- **Work to complete**
**A)** According to the article on the Barenboim–Said Akademie, on what date did the academy open?
**B)** Carry on the article about the Barenboim–Said Akademie from the point where it stops.

- **Excerpt provided**
** BEGIN **

The Barenboim–Said Akademie (, , ) is an academy located in Berlin, Germany, offering Bachelor degrees and Artist Diploma certificates in music; it opened on 8 December 2016. It was co-founded by the conductor and pianist Daniel Barenboim and the literary theorist Edward Said. The academy was financed to a capacity of 90 young musicians, with an admissions focus on the Middle East and North Africa, in the spirit of the West–Eastern Divan Orchestra.

Background
 The creation of the Barenboim–Said Akademie in 2015 was rooted in a pre-existing peace project, the West-Eastern Divan Orchestra. Edward Said and Daniel Barenboim co-founded the West–Eastern Divan Orchestra in Weimar, Germany in 1999, named after the West–östlicher Divan (West–Eastern Divan), an anthology of poems by Johann Wolfgang von Goethe, who took his inspiration from the Persian poet Hafez. The first ensemble workshop took place in 1999, part of Weimar's program as the European Capital of Culture.

The Academy, which emerged from the Orchestra, offers a program jointly in the music and in humanities, with the intent "to train excellent musicians who are also curious and well-educated."  Edward Said said of the founding of the Western-Eastern Divan Orchestra,
"Separation between peoples is not a solution for any of the problems that divide peoples. And certainly ignorance of the other provides no help whatever. Cooperation and coexistence of the kind that music lived as we have lived, performed, shared and loved it together, might be."

Faculty
 Radek Baborák	
 Frans Helmerson
 Michael Naumann (retired 2021)

** END **

- **Data rows**
** BEGIN **

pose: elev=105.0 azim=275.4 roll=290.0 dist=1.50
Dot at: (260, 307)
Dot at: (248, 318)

** END **
** BEGIN **

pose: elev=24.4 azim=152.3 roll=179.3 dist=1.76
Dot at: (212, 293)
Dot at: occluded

** END **

- **Outputs**
**A)** 8 December 2016

**B)**
 Emmanuel Pahud
 Joseph Pearson
 András Schiff
 Klaus Thunemann
 Jörg Widmann

Facilities

The Barenboim–Said Akademie is located in the Mitte district of Berlin, housed in the former depot for stage sets of the Staatsoper Unter den Linden. It was rebuilt after its destruction in World War II between 1951 and 1955 by the architect Richard Paulick. The building is landmark protected; its exterior and the main parts of its interior have been restored. A total of 6,500m² of floor space houses 21 rehearsal rooms, an auditorium, offices and ancillary spaces. The main addition to the building is a 682-seat  in the eastern wing of the building, based on a design by Frank Gehry and planned by Yasuhisa Toyota as chief acoustician. The design of the concert hall reflects the ideas of French composer, director and theoretician Pierre Boulez, who was also consulted on the project. 
Construction costs are estimated at €36 million, financed by private donors and a €20 million grant from the German Federal Government. The Barenboim–Said Academy moved into the space in the fall of 2016. The concert hall was inaugurated on 4 March 2017.

Depictions in popular culture
The Netflix miniseries Unorthodox based its fictional music academy on the Barenboim–Said Akademie.

Relevant publications and performances
 
 
 "Remembering Edward W. Said. Ara Guzelimian and Daniel Barenboim in Conversation." ICLS Columbia, 1 February 2013 iTunes 
  Mit einem Vorwort von Daniel Barenboim. Edition Elke Heidenreich, C. Bertelsmann.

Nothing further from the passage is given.